**Things to do:**
1: Answer these questions from the exercise text:
(a) Which two techniques does the exercise set apply to a data set with many variables?
(b) Where were the wines in the wine data set made?
(c) How many different cultivators grew the grapes used for these wines?
2: From the exercise text, output the passage from "In this exercise, we" up to and including "of the grapes.", without changing anything.

**Selected passage:**

BEGIN

# Exercise set 8


>The goal of this exercise is to perform **principal component analysis**
>and **clustering** on a data set with many variables.

## Exercise 8.1

In this exercise, we will explore the "wine data set" which is a common example
data set used for classification. The data set contains the results of
a chemical analysis of wines from a region in Italy. These
wines are made using grapes grown by three different cultivators.
In this first exercise, we will explore the
data set using principal component analysis, and we will investigate
if the results from the chemical analysis can be used to separate
the wines into groups that correspond to the cultivator of the grapes.

END

**Data extract:**

BEGIN

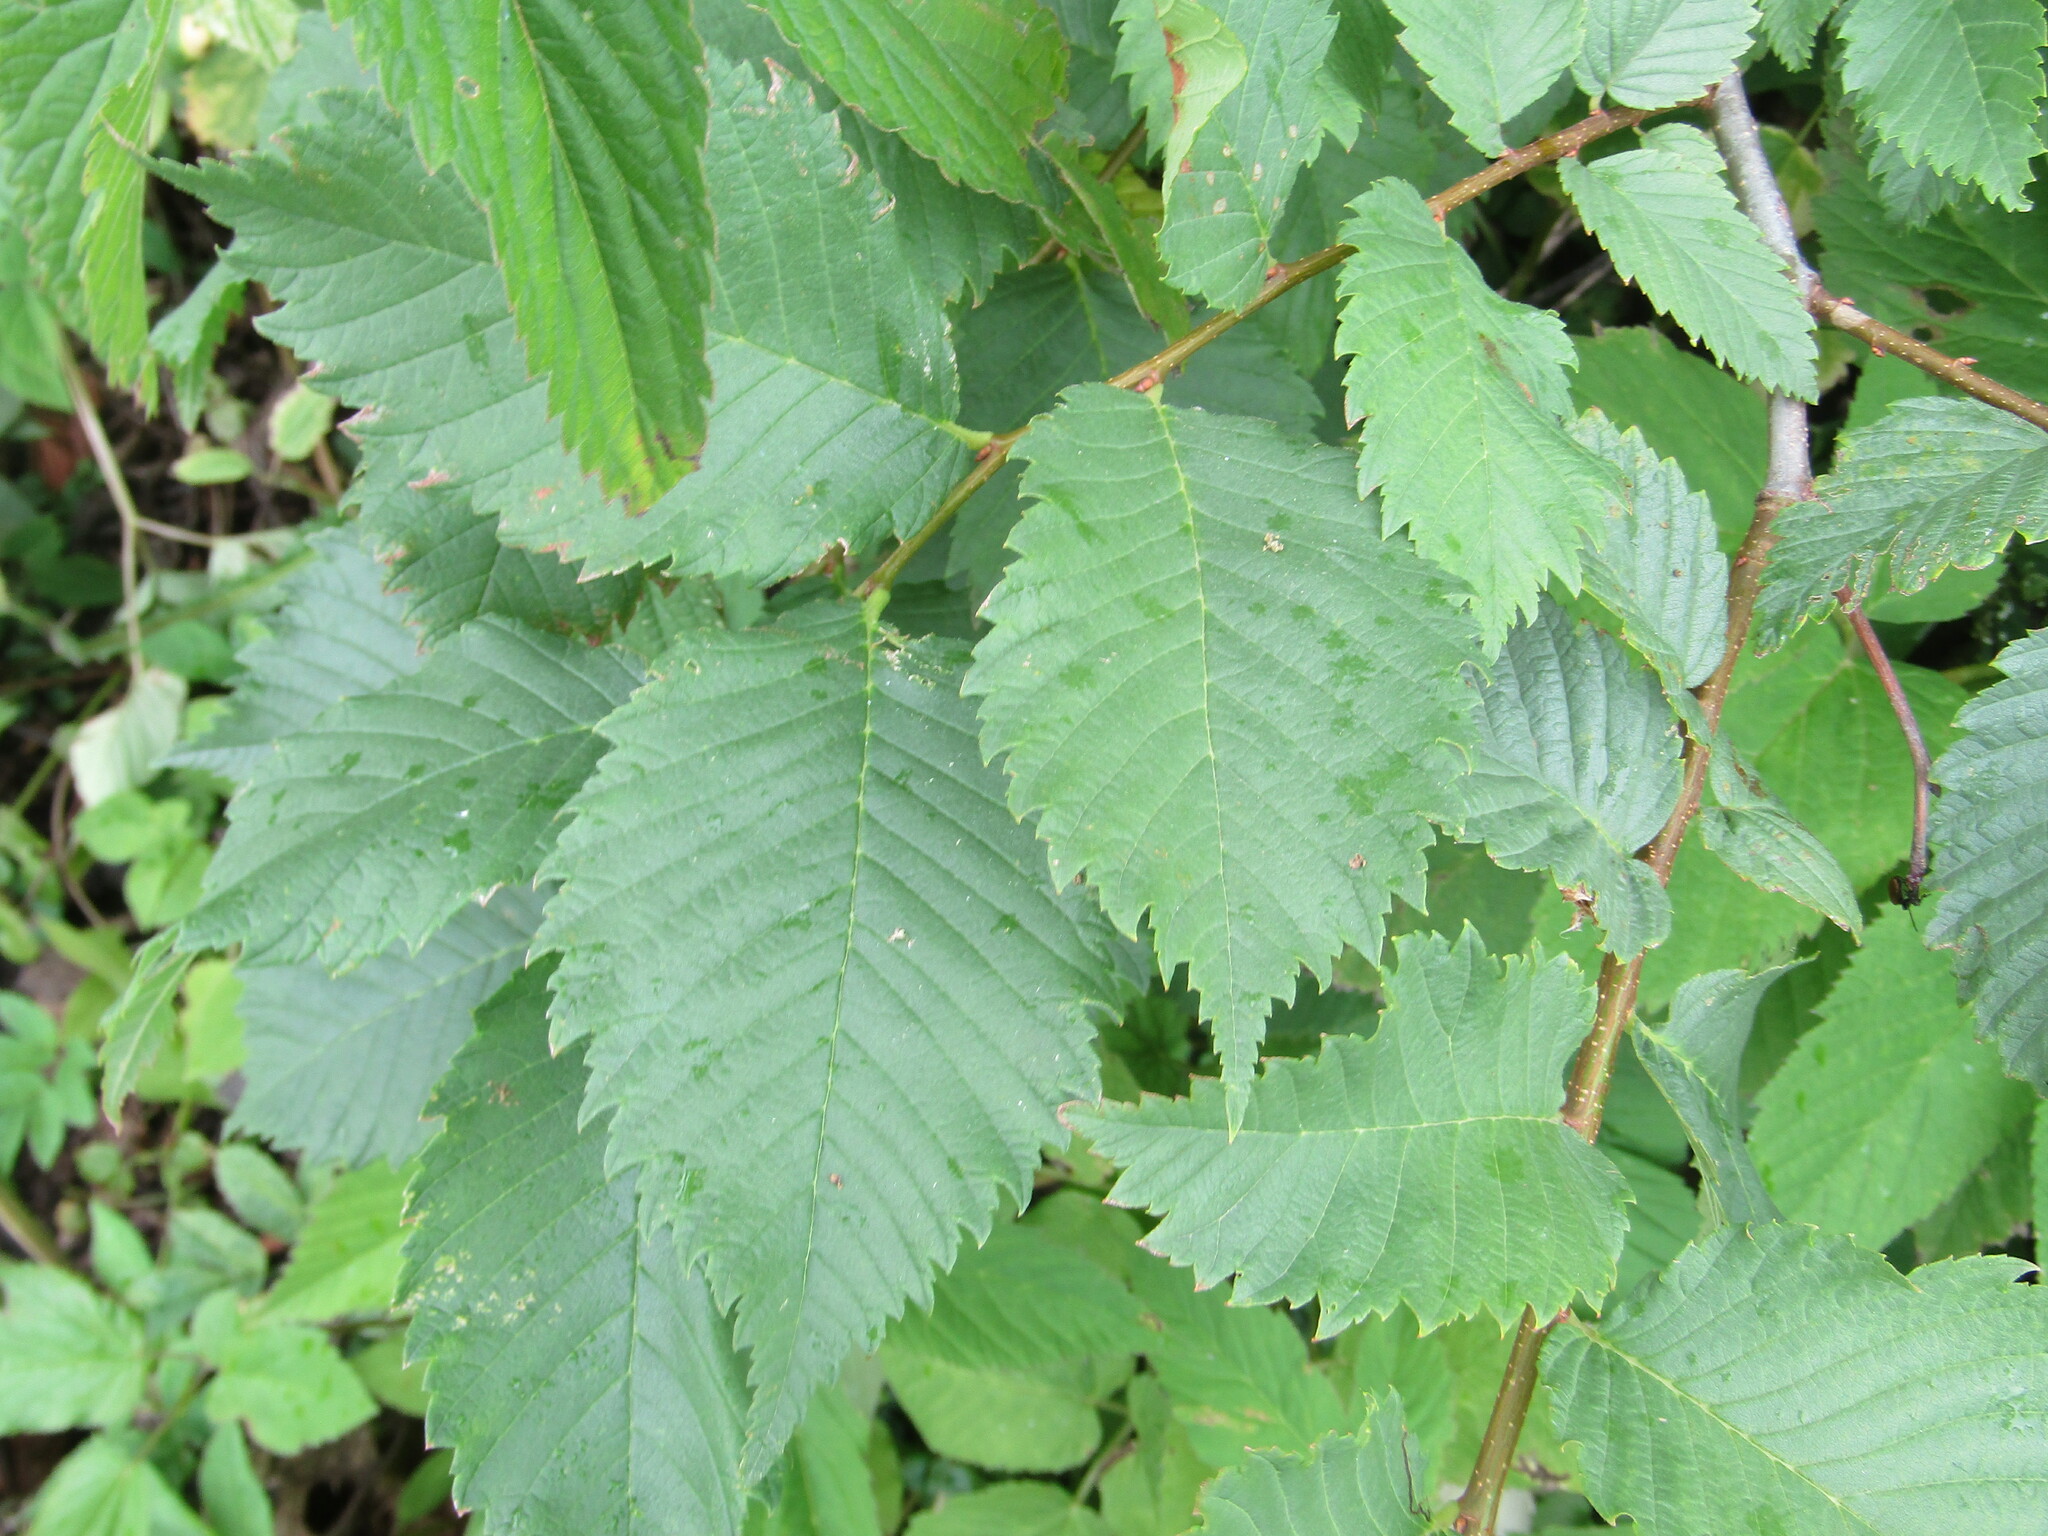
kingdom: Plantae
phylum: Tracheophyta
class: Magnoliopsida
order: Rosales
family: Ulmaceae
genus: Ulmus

END
BEGIN

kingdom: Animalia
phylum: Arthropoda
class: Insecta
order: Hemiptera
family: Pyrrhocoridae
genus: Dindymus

END
BEGIN

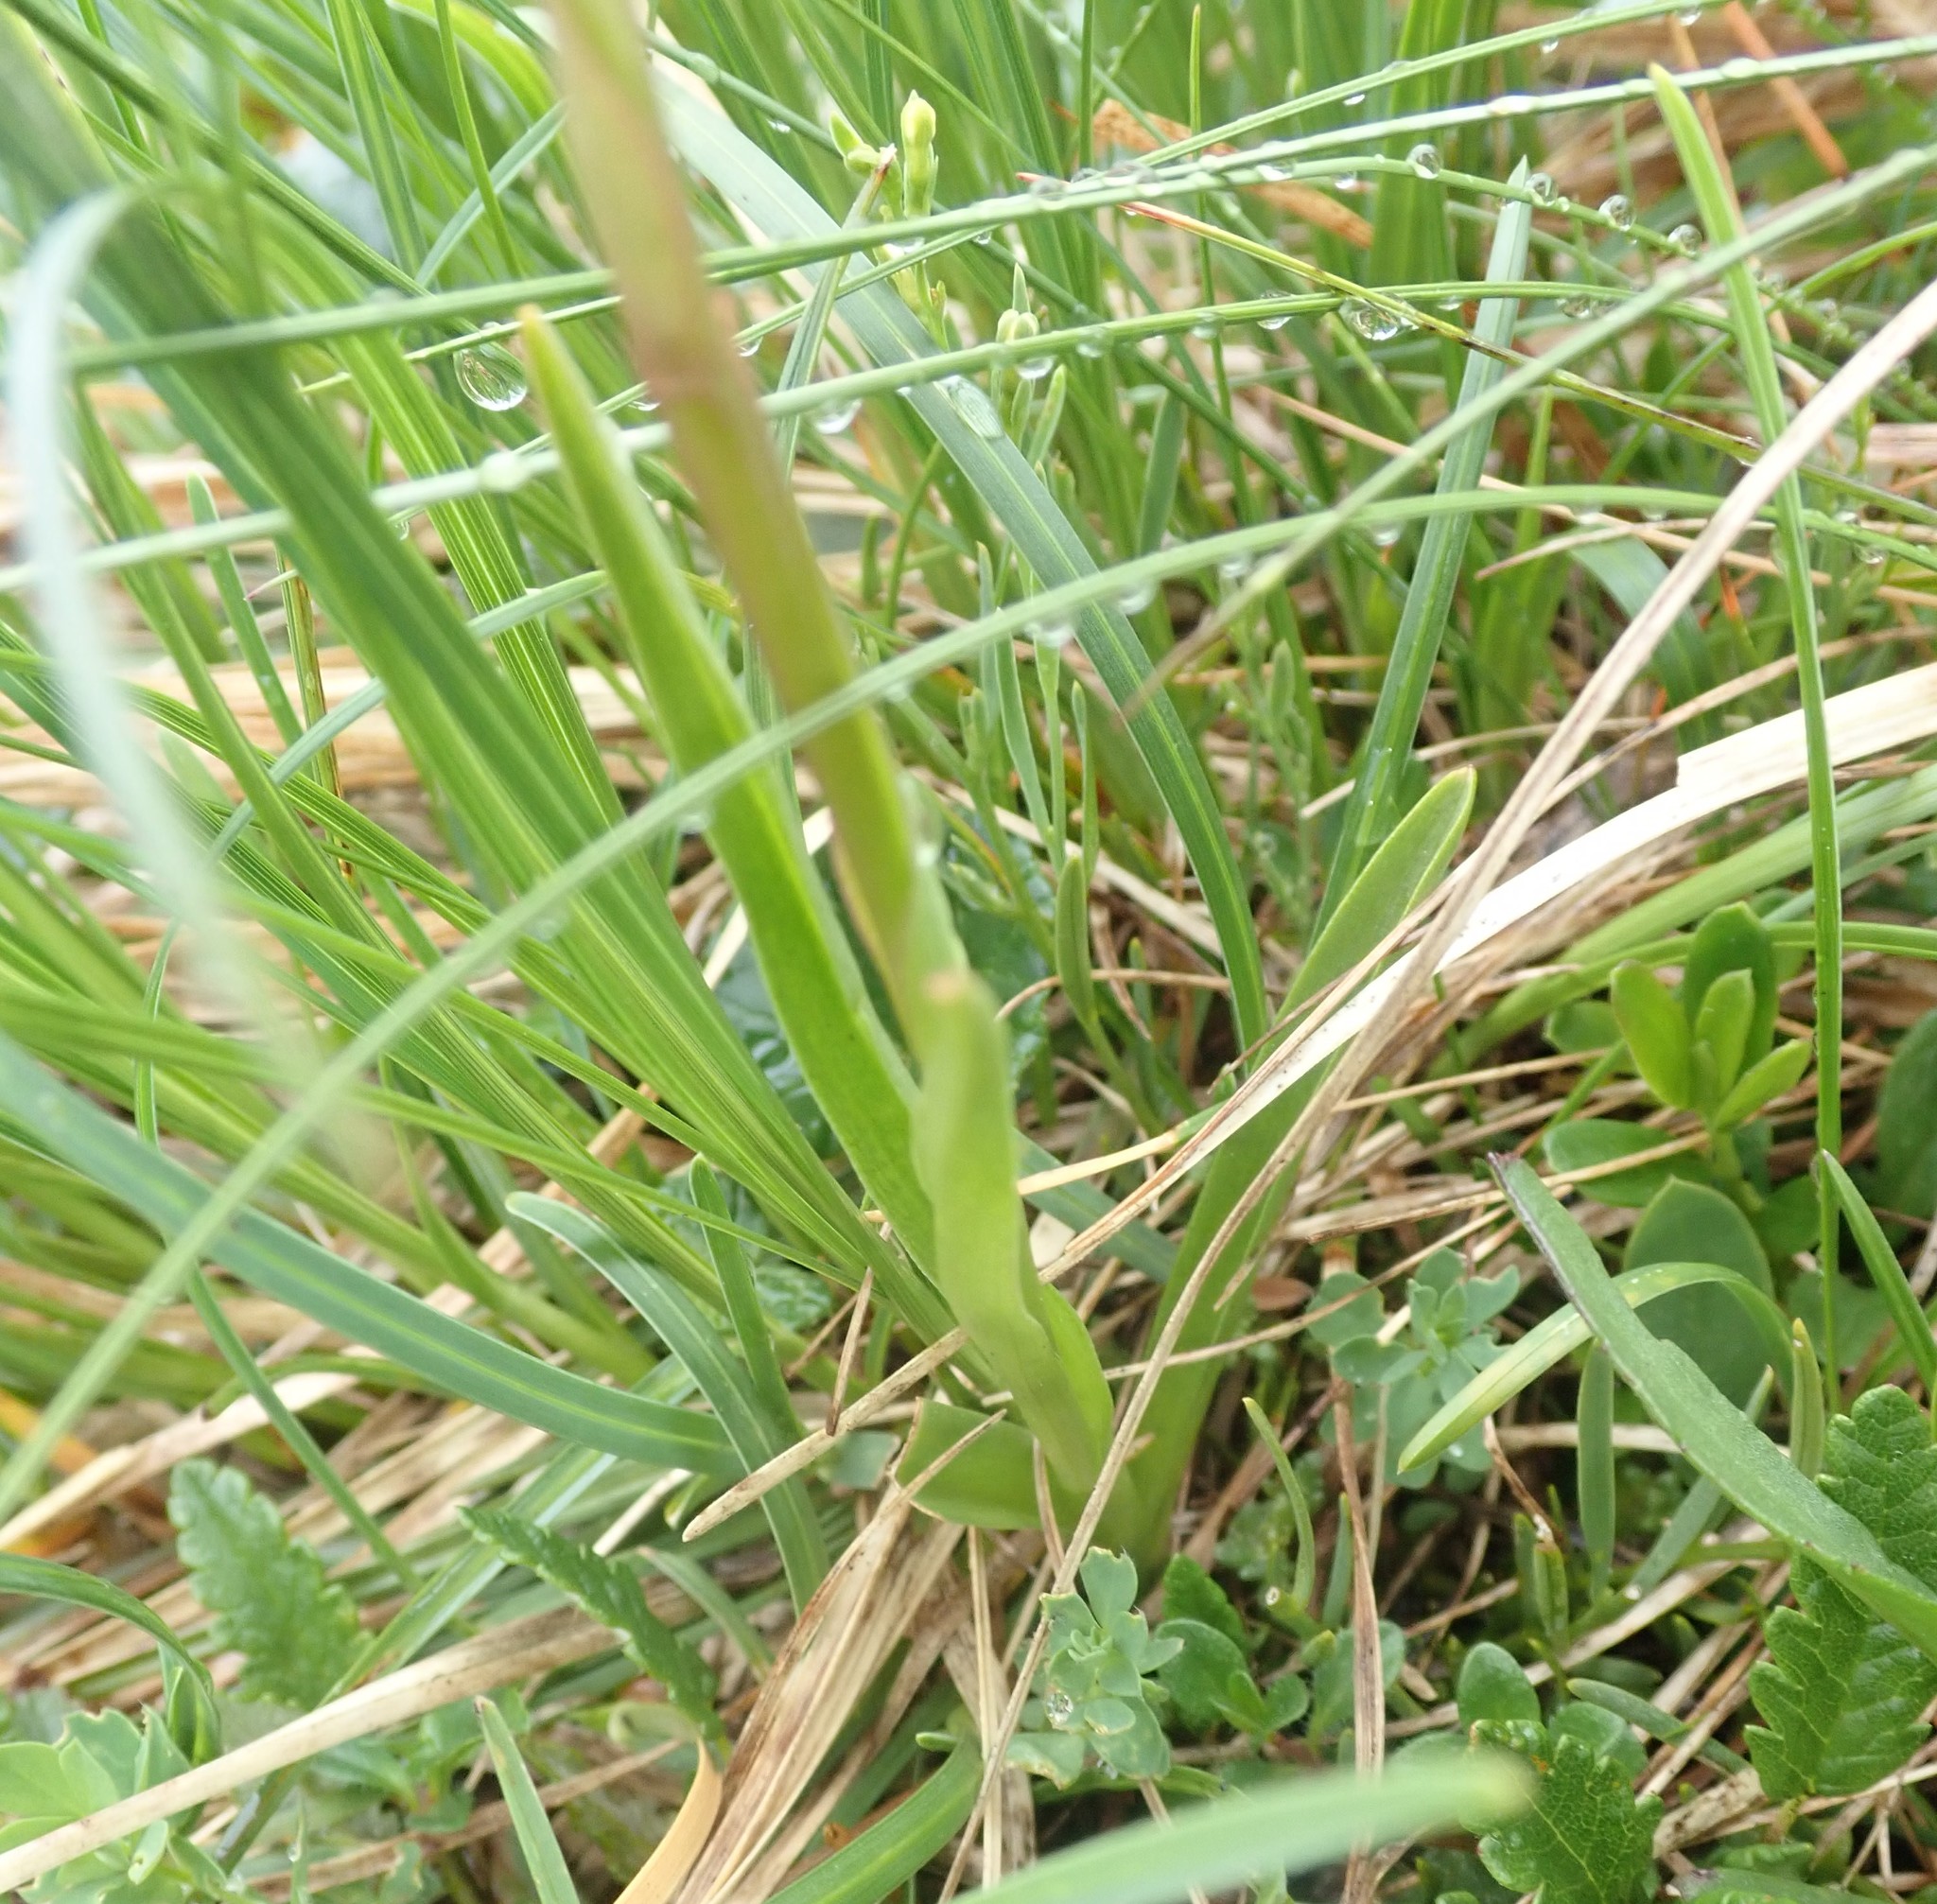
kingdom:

END

**Task-by-task outputs:**
1:
(a) Principal component analysis and clustering.
(b) In a region in Italy.
(c) Three.

2:
In this exercise, we will explore the "wine data set" which is a common example
data set used for classification. The data set contains the results of
a chemical analysis of wines from a region in Italy. These
wines are made using grapes grown by three different cultivators.
In this first exercise, we will explore the
data set using principal component analysis, and we will investigate
if the results from the chemical analysis can be used to separate
the wines into groups that correspond to the cultivator of the grapes.